Take the entries below and print only the lines from the one with "column data is" through the one with "### Example 📝", exactly as they stand, both ends included.

▸ Data for analysis:
⟨

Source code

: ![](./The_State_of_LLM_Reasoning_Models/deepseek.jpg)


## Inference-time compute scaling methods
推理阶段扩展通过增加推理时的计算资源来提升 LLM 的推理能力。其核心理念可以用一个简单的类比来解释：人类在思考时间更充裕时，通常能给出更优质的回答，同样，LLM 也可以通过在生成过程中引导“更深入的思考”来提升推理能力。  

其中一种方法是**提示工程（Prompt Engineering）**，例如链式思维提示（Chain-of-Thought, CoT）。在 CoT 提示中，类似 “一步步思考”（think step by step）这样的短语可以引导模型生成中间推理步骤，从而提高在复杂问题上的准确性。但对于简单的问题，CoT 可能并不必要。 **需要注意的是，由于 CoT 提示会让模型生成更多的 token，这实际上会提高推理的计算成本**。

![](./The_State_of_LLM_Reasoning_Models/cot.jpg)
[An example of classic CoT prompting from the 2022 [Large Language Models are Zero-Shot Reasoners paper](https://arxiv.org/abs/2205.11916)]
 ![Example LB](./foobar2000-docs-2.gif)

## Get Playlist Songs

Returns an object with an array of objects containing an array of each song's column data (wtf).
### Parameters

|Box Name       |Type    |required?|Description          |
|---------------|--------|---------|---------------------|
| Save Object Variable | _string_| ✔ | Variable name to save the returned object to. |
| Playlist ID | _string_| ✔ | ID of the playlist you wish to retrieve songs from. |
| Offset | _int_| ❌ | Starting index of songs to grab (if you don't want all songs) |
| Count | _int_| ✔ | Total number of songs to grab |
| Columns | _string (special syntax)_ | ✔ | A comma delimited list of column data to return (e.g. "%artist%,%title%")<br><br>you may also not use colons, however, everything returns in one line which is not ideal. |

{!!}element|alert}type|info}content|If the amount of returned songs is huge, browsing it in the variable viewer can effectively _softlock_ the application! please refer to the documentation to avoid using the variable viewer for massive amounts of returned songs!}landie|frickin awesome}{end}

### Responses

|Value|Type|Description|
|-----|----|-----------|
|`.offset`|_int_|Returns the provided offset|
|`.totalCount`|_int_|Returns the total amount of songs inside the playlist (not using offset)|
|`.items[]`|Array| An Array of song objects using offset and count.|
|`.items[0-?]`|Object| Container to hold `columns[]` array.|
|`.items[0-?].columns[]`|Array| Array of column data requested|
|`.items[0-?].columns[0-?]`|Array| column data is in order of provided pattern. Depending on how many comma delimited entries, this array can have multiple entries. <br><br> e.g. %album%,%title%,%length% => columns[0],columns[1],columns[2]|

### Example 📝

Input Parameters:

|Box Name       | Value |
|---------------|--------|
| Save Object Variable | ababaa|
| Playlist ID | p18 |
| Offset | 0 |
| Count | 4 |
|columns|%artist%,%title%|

⟩

▸ Task answer:
|`.items[0-?].columns[0-?]`|Array| column data is in order of provided pattern. Depending on how many comma delimited entries, this array can have multiple entries. <br><br> e.g. %album%,%title%,%length% => columns[0],columns[1],columns[2]|

### Example 📝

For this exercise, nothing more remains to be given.